Finetuning GoldenRetriever

GoldenRetriever may be finetuned using the finetuning script. The script leverages on triplet generators subpackage as well as a triplet loss function.

Sample usage:

python -m src.finetune.main

Evaluation methods

Functions to evaluate model These includes metrics and other utility functions

src.finetune.eval.eval_model(model, df, test_dict)

Evalutate golden retriever object

Parameters:
  • model (GoldenRetriever's Model class object) – GoldenRetriever’s Model class object
  • df (pd.DataFrame) – Contains the query response pairs
  • test_dict (dict) – Contains the indices of train test pairs
Return overall_eval:
 

pd.DataFrame that contains the metrics

Return eval_dict:
 

dict of the same metrics

src.finetune.eval.get_eval_dict(ranks)

Score the predicted ranks according to various metricss

Parameters:ranks (list) – predicted ranks of the correct responses
Returns:dict that contains the metrics and their respective keys
src.finetune.eval.mrr(ranks)

Calculate mean reciprocal rank Function taken from: https://github.com/google/retrieval-qa-eval/blob/master/squad_eval.py

Parameters:ranks (list) – predicted ranks of the correct responses
Returns:float value containing the MRR
src.finetune.eval.recall_at_n(ranks, n=3)

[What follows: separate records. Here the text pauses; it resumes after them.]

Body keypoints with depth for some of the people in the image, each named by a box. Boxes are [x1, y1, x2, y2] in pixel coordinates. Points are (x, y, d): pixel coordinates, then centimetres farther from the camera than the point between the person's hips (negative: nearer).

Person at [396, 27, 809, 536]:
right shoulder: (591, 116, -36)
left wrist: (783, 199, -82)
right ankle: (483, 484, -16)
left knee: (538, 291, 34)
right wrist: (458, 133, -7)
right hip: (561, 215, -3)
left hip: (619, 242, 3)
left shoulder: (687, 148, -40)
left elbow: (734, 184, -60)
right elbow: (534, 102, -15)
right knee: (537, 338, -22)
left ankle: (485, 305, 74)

Calculate recall @ N Function taken from: https://github.com/google/retrieval-qa-eval/blob/master/squad_eval.py

Parameters:ranks (list) – predicted ranks of the correct responses
Returns:float value containing the Recall@N

Finetuning Triplet Generators

TRIPLET GENERATORS: Functions to generate training triplets for triplet loss to finetune GR

src.finetune.generators.gen(query, response, neg_response, CONFIG, shuffle_data=False)

Create a generator that of queries, responses and negative responses.

src.finetune.generators.hard_triplet_generator(df, train_dict, model, CONFIG)

Returns a generator that gives batches of training triplets

src.finetune.generators.random_triplet_generator(df, train_dict, CONFIG)

Returns a generator that gives batches of training triplets